I have had a chance to review an interesting study released yesterday by Brodeur and Marketwire. The study asked that cover the beats of technology, travel, health care, lifestyle, and politics to assess the impact of social media on five factors – speed, diversity, editorial direction, quality, and accuracy.
It was a very mixed result.
Over all, reporters felt that social media had a positive effect on diversity of reporting and editorial direction, while feeling that it came at the price of quality, accuracy and tone – to which they felt it had a negative effect.
Political reporters (77%) and lifestyle reporters (53%) were most likely to feel that social media had a negative impact on the tone of coverage in their area.
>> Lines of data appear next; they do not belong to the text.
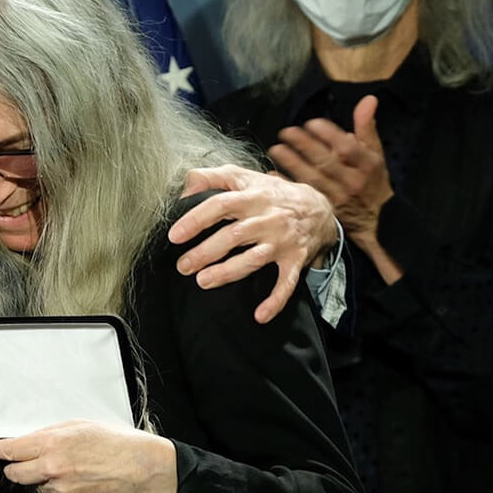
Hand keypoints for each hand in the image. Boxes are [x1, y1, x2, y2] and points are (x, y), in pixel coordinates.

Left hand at [0, 421, 176, 492]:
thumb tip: (30, 440)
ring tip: (68, 466)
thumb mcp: (78, 425)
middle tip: (22, 461)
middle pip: (15, 474)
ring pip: (36, 485)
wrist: (140, 467)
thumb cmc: (115, 442)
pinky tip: (79, 477)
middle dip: (14, 468)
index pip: (10, 450)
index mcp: (52, 443)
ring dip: (41, 477)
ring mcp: (60, 488)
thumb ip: (50, 433)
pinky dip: (60, 487)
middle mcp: (52, 467)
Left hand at [169, 163, 337, 323]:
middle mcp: (267, 218)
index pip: (221, 205)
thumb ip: (211, 177)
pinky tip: (260, 316)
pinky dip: (275, 300)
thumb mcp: (243, 176)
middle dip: (205, 252)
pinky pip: (287, 283)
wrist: (318, 207)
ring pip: (254, 259)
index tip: (175, 235)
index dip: (196, 219)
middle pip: (234, 235)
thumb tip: (183, 188)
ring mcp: (282, 240)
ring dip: (228, 272)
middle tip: (183, 265)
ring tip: (203, 281)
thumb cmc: (270, 193)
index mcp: (252, 196)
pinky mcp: (295, 259)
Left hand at [268, 95, 401, 282]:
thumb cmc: (372, 181)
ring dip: (292, 163)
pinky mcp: (325, 211)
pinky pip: (304, 196)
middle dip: (304, 145)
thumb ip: (367, 127)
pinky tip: (273, 175)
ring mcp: (338, 198)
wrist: (376, 220)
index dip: (329, 134)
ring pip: (313, 179)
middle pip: (326, 162)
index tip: (311, 123)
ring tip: (275, 149)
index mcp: (366, 164)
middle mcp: (352, 181)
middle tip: (286, 132)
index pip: (347, 147)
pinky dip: (288, 185)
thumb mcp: (374, 153)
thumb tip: (368, 99)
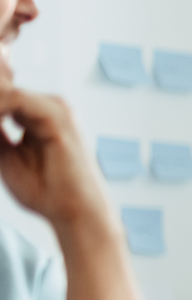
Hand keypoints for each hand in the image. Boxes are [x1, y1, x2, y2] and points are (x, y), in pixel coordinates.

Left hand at [0, 88, 109, 232]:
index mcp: (37, 113)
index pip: (2, 91)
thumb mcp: (5, 154)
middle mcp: (50, 105)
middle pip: (3, 87)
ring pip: (5, 89)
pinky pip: (14, 98)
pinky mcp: (57, 117)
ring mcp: (56, 108)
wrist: (76, 212)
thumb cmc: (48, 191)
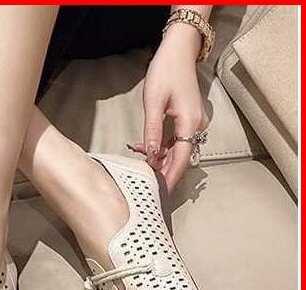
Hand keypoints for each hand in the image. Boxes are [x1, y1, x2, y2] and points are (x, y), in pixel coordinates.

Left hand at [130, 24, 208, 191]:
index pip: (181, 159)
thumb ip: (152, 132)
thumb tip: (150, 157)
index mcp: (190, 122)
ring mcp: (195, 122)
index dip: (171, 178)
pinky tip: (144, 146)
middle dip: (161, 169)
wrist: (179, 49)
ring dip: (158, 156)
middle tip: (144, 180)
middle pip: (180, 157)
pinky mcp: (189, 119)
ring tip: (137, 157)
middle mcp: (197, 126)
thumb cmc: (166, 71)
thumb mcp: (153, 103)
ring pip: (177, 149)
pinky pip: (176, 139)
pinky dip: (161, 146)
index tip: (162, 193)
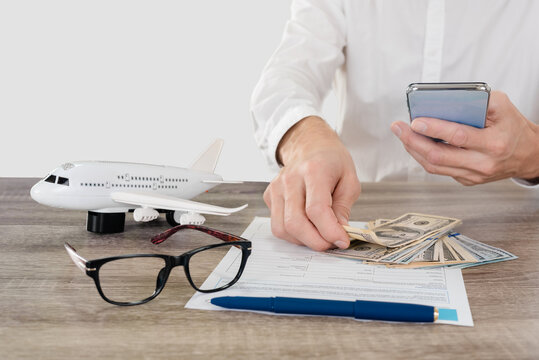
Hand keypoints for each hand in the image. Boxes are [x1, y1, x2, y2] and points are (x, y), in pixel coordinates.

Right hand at [264, 116, 360, 250]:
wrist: (309, 145)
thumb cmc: (332, 162)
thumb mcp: (349, 180)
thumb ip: (343, 208)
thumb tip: (338, 233)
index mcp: (313, 170)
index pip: (316, 210)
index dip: (329, 231)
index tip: (342, 241)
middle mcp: (290, 179)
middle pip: (295, 222)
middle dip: (316, 242)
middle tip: (331, 245)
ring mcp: (276, 188)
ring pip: (283, 229)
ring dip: (303, 241)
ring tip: (320, 235)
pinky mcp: (269, 196)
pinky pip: (278, 225)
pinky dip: (293, 234)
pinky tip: (307, 226)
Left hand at [391, 91, 538, 184]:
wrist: (529, 154)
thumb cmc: (513, 128)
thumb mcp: (503, 107)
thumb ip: (477, 100)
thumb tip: (445, 99)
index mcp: (494, 144)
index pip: (457, 137)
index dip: (434, 129)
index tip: (415, 121)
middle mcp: (482, 163)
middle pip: (438, 156)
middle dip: (413, 141)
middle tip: (399, 127)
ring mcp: (473, 175)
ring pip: (434, 166)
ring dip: (413, 149)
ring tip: (402, 134)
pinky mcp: (466, 180)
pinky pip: (439, 170)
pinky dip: (423, 156)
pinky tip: (415, 144)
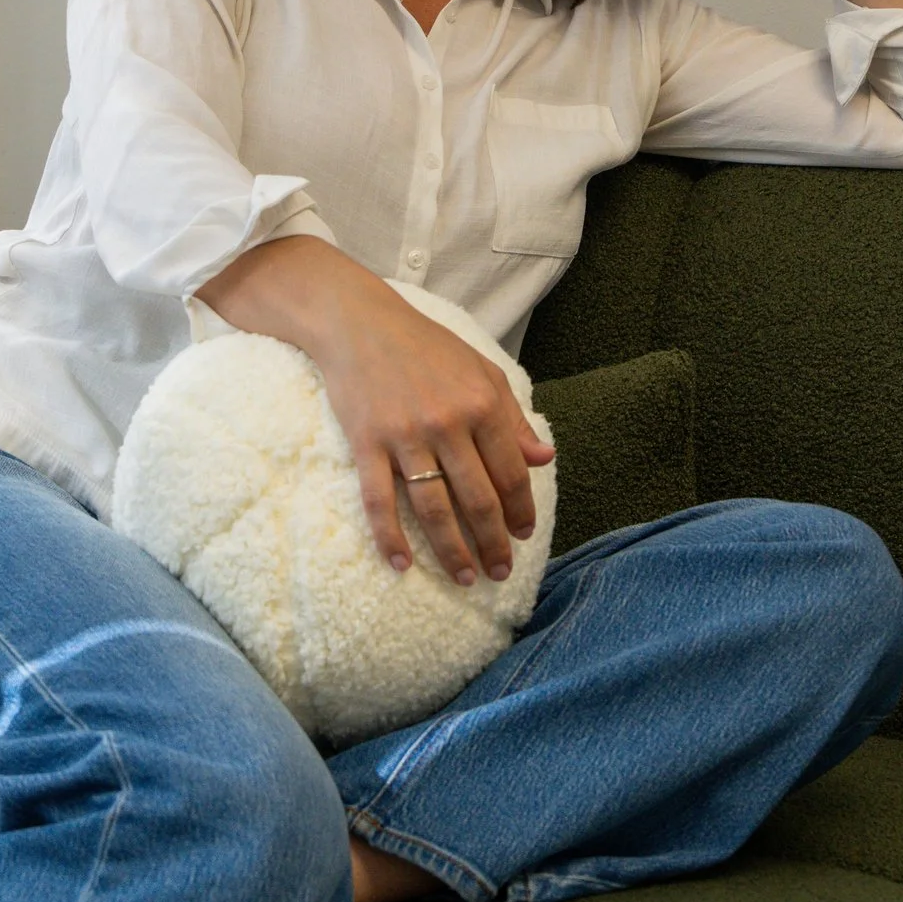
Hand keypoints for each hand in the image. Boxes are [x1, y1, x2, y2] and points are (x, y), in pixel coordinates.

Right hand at [195, 238, 551, 583]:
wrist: (359, 322)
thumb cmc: (425, 346)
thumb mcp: (481, 371)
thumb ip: (513, 417)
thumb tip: (544, 459)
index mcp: (482, 404)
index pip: (511, 473)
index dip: (521, 510)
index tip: (525, 535)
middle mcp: (448, 422)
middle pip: (478, 500)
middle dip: (493, 543)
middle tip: (500, 572)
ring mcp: (405, 435)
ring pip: (435, 509)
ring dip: (452, 551)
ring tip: (464, 579)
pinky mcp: (367, 442)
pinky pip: (379, 500)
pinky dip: (389, 537)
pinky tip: (401, 564)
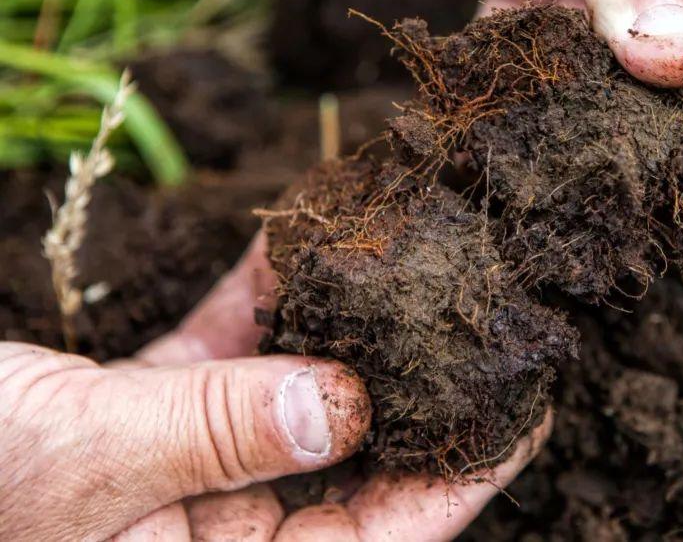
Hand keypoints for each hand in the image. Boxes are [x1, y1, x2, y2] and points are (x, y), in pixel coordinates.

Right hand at [0, 236, 547, 540]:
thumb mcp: (88, 461)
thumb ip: (222, 431)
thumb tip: (348, 404)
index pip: (384, 534)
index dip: (466, 472)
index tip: (530, 399)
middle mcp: (221, 532)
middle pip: (355, 457)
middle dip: (418, 380)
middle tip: (490, 306)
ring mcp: (189, 468)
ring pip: (299, 395)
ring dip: (347, 323)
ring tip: (417, 254)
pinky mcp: (151, 412)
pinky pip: (230, 353)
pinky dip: (264, 298)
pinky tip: (308, 235)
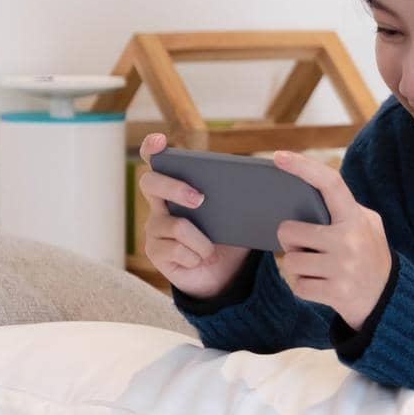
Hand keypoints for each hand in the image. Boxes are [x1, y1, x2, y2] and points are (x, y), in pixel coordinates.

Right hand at [137, 133, 252, 298]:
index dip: (153, 148)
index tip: (160, 141)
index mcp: (178, 186)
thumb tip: (264, 174)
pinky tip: (201, 260)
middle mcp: (160, 204)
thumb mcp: (238, 211)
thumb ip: (241, 193)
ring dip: (202, 241)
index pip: (157, 160)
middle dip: (174, 188)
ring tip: (211, 250)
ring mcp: (154, 228)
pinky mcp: (155, 251)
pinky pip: (177, 250)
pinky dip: (197, 256)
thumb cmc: (230, 235)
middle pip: (150, 183)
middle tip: (200, 199)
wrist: (226, 273)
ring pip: (175, 225)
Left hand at [269, 149, 392, 330]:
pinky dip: (305, 288)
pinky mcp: (336, 292)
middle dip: (291, 241)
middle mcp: (351, 239)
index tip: (278, 157)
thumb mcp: (367, 225)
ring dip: (299, 268)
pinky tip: (324, 286)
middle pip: (290, 231)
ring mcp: (344, 267)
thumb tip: (304, 195)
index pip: (330, 184)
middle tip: (307, 247)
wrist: (390, 299)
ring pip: (291, 262)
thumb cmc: (369, 255)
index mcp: (356, 217)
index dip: (304, 167)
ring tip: (321, 270)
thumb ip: (343, 209)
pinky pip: (298, 286)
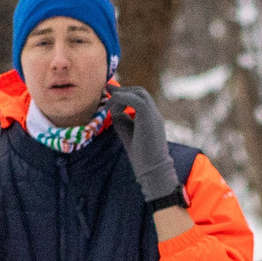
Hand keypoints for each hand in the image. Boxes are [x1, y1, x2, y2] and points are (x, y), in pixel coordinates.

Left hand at [106, 86, 183, 206]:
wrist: (153, 170)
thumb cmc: (141, 156)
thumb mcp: (126, 132)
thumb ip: (120, 118)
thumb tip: (111, 106)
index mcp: (151, 118)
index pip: (140, 98)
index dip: (124, 93)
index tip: (109, 93)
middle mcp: (155, 113)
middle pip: (140, 91)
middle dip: (122, 91)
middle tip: (107, 92)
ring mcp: (154, 115)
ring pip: (139, 93)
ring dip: (121, 96)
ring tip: (108, 106)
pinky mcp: (149, 117)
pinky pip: (136, 100)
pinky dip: (122, 100)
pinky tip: (112, 110)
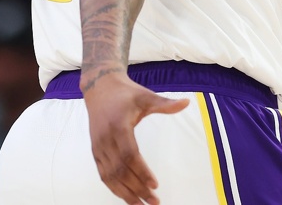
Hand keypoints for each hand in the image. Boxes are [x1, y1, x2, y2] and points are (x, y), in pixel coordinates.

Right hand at [82, 72, 189, 204]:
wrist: (100, 88)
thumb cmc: (126, 94)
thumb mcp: (145, 96)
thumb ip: (164, 103)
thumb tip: (186, 103)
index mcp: (118, 126)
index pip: (130, 155)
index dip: (142, 172)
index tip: (155, 185)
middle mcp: (105, 140)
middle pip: (120, 170)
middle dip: (137, 189)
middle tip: (154, 201)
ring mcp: (98, 147)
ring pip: (110, 177)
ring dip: (125, 193)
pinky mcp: (95, 152)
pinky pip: (104, 174)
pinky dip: (114, 188)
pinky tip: (127, 197)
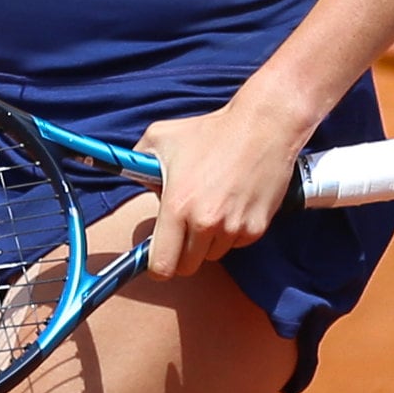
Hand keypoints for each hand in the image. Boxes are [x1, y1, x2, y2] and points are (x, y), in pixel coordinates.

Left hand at [137, 99, 311, 281]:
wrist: (263, 126)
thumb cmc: (211, 132)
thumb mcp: (160, 137)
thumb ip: (136, 163)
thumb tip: (130, 180)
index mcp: (177, 206)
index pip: (161, 266)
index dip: (157, 266)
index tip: (159, 257)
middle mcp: (206, 222)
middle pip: (187, 266)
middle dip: (183, 252)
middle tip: (185, 228)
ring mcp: (234, 227)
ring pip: (213, 254)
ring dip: (209, 240)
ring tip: (213, 206)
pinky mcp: (257, 228)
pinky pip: (237, 243)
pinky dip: (232, 232)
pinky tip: (233, 203)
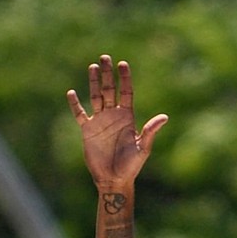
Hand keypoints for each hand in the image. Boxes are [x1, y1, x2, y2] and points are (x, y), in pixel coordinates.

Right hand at [66, 55, 167, 188]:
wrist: (114, 179)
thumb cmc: (131, 166)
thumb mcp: (143, 148)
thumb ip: (150, 131)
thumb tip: (164, 117)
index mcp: (127, 117)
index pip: (126, 93)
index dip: (124, 79)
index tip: (122, 64)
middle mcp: (113, 116)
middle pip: (110, 89)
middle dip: (107, 74)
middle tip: (105, 57)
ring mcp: (100, 121)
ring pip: (96, 96)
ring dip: (93, 82)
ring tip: (93, 66)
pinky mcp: (88, 130)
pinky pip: (80, 114)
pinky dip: (75, 104)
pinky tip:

Given the extreme negativity in those segments, it is not surprising.
Over half of reporters from all five “beats”say they spend more than one hour per day reading blogsand online news sources. Political reporters were the more active online information consumers; travel reporters the least. 47% of technology reporters and 38% of political reporters said that they blog as part of their reporting and lifestyle reporters were most likely to have a personal blog.
Who Are the Media Reading?
And more importantly, who do they find credible?
The study asked journalists to evaluate some of the most popular blogs and social media news sites in their respective field, but it wasn't cut and dried. Many reporters frequented sites to which they don't assigning much credibility.
In the Lifestyle reporting, Perez Hilton scored dead last in credibility among the ten lifestyle sites tested, even though it was the second most visited site. The most popular were Perez Hilton, and MSN Lifestyle and the most credible were MSN Lifestyle, AOL Living, and TMZ.
Of the ten sites tested among political reporters, the most popular were Huffington Post, Real Clear Politics, Talking Points Memo, and Daily Kos, with teh most credible being the Huffington Post and the Daily Kos. Real Clear Politics and Talking Points Memo scored highest among political journalists in the category of “very credible” content.
Tech reporters ranked Engadget, Gizmodo, and Boing Boing as most popular. But they rated Arstechnica, GigaOm, and Engadget as most credible, with GigaOm scoring the highest at 45% saying its content was “very credible.”
Travel journalists rated Tripadvisor and Frommers as the most frequented by journalists. Very few of the top 10 sites tested were visited on a daily or weekly basis. When it came to credibility of the content, Frommers topped the list; however journalists also gave high scores to Forbes Traveler and Travel Channel – higher scores than the more frequented Yahoo! Travel and Tripadvisor.
Health care journalists rated the NIH, WebMD, Mayo Clinic and MSN Health as the top sites they followed. NIH and Mayo were, by far, viewed as the most credible of all sources of health care information, followed by WebMD and MSN Health.
Methodology
The Brodeur study consisted of five online surveys taken between April 2 and April 18, 2008. Email invitations were issued to a random sample of reporters in North
America from five different beats — technology, travel, health care, lifestyle, and politics. Approximately 3,500 email invitations were issued per “beat” with total completed respondents: technology (n=101); lifestyle (n=92); health care (n=119); travel (n=70); politics (n=69).